Well, what have we learned about pre-release piracy and its likely impact on this past weekend’s lackluster performance of Expendables III at the box office?  About two weeks ago, someone who had access to a DVD-quality file of the franchise’s latest installment leaked that file for the purpose of upload to illegal file-sharing sites; and prior to film’s release on August 15, it had been viewed an estimated 2.2 million times.  Some industry watchers will say that piracy clearly played a role in this case, damaging critical opening-weekend sales; others will point to the possibility of “franchise fatigue” and say that, with or without piracy, fans of the original Expendables might not have turned out for Number Three in profitable volume anyway.

For sure, we can expect folks to solidly assert one view or another depending on their opinions about piracy (and perhaps of the franchise itself), but the truth is that we probably can’t know with any certainty how many ticket sales did not materialize due to the leak.  What we can know, however, is that is that it shouldn’t bloody matter with regard to the larger conversation about piracy.  I say conversation generously because it isn’t a conversation any more than arguing with my seven year-old about bedtime is a conversation.  As I said in my last post about this story, pre-release piracy is a dick move; and if nothing else, it would be grand if stories like this leak would help place this narrative that piracy is “about something” into the lunatic fringe where it belongs.

I’d like to point out that the two million plus “fans” who chose to watch this film before its release will not be the targets of Lionsgate’s aggressive legal pursuit of the players responsible for the leak.  As such, it would be great if we could mothball this tedious tale writ by the whiny defenders of piracy (including Peter-I-hate-prison-because-they-don’t-serve-vegan-Sunde) that continues to cast individual viewers as victims in this context.  To the contrary, Lionsgate is very much out for blood it seems, but they’re gunning for the people who actually stole from them and profited by doing so.  In fact, the production company last week was granted permission by District Court Judge Margaret Meadows to force the likes of Google and GoDaddy to provide the identities of site operators who had been hosting copies of the film, and a round of subpoenas was sent out.  This was in addition to Lionsgate already filing suit against six file-sharing sites for hosting copies of the leaked film.

There’s more, and there will be more to come from this story.  This kind of piracy is a particularly big deal.  It begins with an act akin to embezzlement, someone in the production chain taking a product with a $90-million-dollar price tag and selling it to a black market before it even reaches the legitimate market. That’s not a social agenda in action. It’s not about diffusion of culture or the democratization of access or free speech. It isn’t a response to “Hollywood’s failure to adopt new distribution methods.” Whoever stole the original file wasn’t thinking about any of that crap, he was just doing it for money.  And he stole from his friends and colleagues.  That’s all this is about.
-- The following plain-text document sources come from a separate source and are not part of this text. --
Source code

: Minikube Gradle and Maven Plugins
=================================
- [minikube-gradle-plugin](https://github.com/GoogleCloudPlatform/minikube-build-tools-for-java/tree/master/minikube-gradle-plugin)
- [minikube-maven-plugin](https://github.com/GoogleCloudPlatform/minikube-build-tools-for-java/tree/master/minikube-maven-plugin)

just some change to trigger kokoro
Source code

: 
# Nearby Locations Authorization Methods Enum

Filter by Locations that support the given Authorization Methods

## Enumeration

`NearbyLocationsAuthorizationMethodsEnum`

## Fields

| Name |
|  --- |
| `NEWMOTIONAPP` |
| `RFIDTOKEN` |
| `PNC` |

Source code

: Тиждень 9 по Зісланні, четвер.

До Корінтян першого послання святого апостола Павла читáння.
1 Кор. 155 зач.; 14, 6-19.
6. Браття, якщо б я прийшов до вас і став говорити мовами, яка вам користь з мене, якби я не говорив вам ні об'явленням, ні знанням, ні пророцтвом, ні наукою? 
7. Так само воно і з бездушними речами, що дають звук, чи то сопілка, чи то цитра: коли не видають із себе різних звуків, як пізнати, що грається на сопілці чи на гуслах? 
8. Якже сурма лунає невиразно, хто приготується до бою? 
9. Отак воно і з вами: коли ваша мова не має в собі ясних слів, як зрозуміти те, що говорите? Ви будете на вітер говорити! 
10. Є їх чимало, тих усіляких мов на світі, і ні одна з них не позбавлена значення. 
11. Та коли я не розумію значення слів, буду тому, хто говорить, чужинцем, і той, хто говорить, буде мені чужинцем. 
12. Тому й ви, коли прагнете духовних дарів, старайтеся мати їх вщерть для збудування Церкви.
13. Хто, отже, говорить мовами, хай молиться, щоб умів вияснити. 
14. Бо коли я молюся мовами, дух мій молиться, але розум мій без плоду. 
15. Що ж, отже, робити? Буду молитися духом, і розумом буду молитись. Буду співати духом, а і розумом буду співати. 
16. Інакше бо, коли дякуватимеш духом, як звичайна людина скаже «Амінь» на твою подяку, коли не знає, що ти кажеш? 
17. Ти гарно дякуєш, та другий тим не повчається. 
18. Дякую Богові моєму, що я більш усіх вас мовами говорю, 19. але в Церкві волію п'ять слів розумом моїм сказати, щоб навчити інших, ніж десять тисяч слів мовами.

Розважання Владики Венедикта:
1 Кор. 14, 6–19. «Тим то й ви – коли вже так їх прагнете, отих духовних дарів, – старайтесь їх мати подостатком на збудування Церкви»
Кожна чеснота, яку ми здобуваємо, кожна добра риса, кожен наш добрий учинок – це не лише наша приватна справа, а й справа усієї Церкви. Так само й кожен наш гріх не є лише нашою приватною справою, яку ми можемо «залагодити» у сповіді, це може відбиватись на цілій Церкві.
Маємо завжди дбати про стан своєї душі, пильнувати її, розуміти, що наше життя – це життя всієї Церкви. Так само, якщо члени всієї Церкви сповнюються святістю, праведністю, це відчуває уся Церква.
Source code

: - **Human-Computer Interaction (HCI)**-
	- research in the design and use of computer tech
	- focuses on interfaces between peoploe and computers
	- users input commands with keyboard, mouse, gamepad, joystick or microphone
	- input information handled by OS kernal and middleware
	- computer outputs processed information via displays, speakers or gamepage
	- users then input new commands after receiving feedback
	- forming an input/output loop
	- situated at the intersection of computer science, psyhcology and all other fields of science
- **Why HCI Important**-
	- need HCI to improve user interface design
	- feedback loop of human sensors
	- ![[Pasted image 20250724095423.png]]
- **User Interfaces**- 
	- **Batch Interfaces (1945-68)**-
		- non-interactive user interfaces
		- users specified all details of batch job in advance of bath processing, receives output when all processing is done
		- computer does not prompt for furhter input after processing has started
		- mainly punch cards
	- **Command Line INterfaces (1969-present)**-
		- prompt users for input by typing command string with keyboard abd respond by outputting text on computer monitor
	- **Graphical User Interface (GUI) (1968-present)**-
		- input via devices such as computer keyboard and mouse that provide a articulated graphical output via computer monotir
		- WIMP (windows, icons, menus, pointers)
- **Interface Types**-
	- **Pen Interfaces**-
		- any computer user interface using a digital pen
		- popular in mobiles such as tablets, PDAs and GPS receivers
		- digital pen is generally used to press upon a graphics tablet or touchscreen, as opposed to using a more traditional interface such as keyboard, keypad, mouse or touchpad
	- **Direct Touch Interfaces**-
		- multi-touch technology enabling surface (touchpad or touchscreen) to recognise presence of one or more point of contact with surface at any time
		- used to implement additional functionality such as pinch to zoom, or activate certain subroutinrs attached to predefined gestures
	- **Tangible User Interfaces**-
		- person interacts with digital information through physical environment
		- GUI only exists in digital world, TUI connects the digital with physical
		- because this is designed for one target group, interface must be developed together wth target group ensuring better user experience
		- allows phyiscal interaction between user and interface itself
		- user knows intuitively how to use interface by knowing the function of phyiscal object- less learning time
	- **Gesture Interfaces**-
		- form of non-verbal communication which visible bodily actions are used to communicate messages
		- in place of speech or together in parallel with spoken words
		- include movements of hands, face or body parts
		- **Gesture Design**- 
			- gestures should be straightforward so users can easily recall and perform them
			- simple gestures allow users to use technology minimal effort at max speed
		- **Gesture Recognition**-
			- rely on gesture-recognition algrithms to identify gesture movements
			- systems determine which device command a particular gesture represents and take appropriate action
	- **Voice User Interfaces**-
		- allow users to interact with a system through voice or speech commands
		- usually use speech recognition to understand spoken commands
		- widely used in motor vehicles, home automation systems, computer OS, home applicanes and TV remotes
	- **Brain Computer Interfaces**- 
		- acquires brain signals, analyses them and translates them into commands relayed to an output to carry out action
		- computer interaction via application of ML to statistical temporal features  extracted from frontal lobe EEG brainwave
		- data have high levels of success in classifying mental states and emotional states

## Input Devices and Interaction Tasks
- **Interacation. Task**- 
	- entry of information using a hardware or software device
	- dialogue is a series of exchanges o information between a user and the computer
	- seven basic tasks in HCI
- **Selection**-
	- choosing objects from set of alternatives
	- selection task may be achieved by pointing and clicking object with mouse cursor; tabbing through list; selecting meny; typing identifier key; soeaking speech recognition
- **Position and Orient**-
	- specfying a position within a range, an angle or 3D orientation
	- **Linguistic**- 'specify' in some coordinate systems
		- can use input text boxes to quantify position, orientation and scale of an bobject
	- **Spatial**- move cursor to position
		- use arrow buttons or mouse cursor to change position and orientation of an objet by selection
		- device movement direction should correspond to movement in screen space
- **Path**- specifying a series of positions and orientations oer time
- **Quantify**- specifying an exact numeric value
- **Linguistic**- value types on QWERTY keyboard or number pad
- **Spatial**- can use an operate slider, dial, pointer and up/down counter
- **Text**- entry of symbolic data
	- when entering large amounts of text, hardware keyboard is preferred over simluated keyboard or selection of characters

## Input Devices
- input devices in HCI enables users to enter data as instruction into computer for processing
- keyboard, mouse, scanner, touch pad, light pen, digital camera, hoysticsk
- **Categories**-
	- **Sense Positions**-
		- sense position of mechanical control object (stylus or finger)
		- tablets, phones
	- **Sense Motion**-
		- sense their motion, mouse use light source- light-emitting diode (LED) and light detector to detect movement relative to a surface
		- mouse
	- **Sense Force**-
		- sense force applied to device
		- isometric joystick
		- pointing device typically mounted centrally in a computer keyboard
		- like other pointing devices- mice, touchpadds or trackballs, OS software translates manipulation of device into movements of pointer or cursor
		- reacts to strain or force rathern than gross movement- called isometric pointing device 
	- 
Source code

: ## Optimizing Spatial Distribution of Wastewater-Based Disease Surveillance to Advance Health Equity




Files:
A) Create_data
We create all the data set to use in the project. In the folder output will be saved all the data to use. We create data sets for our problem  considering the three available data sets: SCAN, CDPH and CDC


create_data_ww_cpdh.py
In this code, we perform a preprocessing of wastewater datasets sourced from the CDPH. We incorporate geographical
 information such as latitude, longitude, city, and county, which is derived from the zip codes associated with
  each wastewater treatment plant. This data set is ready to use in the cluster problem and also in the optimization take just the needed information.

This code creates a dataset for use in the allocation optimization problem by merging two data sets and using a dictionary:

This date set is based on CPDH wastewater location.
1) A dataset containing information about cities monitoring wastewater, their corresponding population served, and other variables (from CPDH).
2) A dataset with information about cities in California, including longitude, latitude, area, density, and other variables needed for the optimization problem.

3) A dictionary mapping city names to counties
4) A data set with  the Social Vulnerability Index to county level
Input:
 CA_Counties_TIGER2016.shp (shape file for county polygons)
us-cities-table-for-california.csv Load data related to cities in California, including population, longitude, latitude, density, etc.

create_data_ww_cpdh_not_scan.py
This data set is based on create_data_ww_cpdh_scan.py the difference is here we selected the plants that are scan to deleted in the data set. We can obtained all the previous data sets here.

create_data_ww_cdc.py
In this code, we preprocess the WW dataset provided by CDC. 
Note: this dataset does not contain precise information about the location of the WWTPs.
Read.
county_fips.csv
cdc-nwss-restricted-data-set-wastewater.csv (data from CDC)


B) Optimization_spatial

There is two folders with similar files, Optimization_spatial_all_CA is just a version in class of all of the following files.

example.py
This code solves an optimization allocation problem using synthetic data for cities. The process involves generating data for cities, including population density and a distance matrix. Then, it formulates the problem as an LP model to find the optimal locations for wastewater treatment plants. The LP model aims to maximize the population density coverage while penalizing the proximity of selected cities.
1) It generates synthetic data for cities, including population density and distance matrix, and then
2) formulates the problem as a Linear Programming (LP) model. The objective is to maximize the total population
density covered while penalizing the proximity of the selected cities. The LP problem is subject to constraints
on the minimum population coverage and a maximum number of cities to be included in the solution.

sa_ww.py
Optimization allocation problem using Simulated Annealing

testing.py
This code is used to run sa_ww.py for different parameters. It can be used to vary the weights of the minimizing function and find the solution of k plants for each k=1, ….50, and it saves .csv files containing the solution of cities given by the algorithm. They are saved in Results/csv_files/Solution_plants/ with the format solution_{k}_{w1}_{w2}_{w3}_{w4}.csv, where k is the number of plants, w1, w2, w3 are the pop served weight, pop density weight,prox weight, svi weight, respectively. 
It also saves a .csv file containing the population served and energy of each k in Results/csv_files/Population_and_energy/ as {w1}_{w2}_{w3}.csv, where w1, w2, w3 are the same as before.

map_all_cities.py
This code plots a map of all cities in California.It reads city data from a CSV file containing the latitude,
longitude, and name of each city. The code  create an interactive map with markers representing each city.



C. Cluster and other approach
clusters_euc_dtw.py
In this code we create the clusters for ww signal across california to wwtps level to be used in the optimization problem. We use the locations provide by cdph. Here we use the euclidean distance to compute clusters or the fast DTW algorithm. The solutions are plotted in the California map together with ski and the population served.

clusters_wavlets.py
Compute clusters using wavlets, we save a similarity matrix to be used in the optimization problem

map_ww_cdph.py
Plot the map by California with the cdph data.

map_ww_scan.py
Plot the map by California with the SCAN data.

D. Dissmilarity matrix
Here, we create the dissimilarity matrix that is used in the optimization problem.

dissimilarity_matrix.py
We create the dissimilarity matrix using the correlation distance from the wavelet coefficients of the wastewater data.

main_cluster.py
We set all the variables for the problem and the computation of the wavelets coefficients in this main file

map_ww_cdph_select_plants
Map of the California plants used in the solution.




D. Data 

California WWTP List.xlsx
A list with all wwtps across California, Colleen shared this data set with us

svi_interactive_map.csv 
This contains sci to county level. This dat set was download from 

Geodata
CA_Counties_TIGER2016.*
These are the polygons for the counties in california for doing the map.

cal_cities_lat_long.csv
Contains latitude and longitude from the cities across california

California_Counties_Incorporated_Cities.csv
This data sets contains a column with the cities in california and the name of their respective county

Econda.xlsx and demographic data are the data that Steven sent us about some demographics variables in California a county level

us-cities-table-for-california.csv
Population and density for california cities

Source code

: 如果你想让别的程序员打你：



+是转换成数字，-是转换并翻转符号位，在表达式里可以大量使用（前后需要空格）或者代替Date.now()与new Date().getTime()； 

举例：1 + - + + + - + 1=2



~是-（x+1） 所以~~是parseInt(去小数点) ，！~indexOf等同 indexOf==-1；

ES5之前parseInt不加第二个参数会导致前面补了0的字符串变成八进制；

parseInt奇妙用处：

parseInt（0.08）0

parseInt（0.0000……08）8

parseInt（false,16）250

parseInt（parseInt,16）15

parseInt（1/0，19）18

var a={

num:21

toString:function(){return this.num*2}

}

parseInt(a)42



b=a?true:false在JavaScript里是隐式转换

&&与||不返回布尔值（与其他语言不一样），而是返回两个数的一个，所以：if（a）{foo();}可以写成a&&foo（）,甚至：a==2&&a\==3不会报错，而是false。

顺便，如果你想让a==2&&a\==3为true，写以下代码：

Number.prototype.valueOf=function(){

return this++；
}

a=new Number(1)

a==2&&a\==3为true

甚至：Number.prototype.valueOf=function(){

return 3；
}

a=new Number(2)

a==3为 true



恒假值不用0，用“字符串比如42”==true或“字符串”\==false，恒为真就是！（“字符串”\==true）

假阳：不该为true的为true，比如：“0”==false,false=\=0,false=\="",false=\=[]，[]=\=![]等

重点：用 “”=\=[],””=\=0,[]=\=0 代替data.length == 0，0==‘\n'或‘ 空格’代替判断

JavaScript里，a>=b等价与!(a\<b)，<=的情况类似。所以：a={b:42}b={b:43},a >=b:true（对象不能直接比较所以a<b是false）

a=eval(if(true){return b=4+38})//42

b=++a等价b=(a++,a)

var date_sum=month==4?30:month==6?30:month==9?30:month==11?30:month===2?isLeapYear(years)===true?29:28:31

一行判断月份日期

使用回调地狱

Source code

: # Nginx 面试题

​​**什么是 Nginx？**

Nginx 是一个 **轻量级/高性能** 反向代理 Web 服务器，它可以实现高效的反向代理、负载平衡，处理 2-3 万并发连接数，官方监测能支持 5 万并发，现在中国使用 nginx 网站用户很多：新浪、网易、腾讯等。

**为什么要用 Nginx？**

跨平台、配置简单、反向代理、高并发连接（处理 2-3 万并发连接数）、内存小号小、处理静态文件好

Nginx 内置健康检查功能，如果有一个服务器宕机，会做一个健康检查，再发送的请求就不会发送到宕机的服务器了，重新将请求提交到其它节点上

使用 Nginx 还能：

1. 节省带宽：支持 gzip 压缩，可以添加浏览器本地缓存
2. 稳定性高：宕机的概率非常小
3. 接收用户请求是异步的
So, no, the viewers of  the pirated Expendables III will almost certainly not find themselves in the crosshairs of Lionsgate’s lawyers, but there’s no avoiding the fact that without their participation, piracy-for-profit simply wouldn’t exist.  If you don’t want to see a movie, don’t see it.  Let films like any other product live or die in a legitimate market on their own merits.  If you do want to see a film so badly that you just have to watch it online before its release and without paying for it, then at least have the decency to shut up about it. Because it’s just a dick move. Nothing more.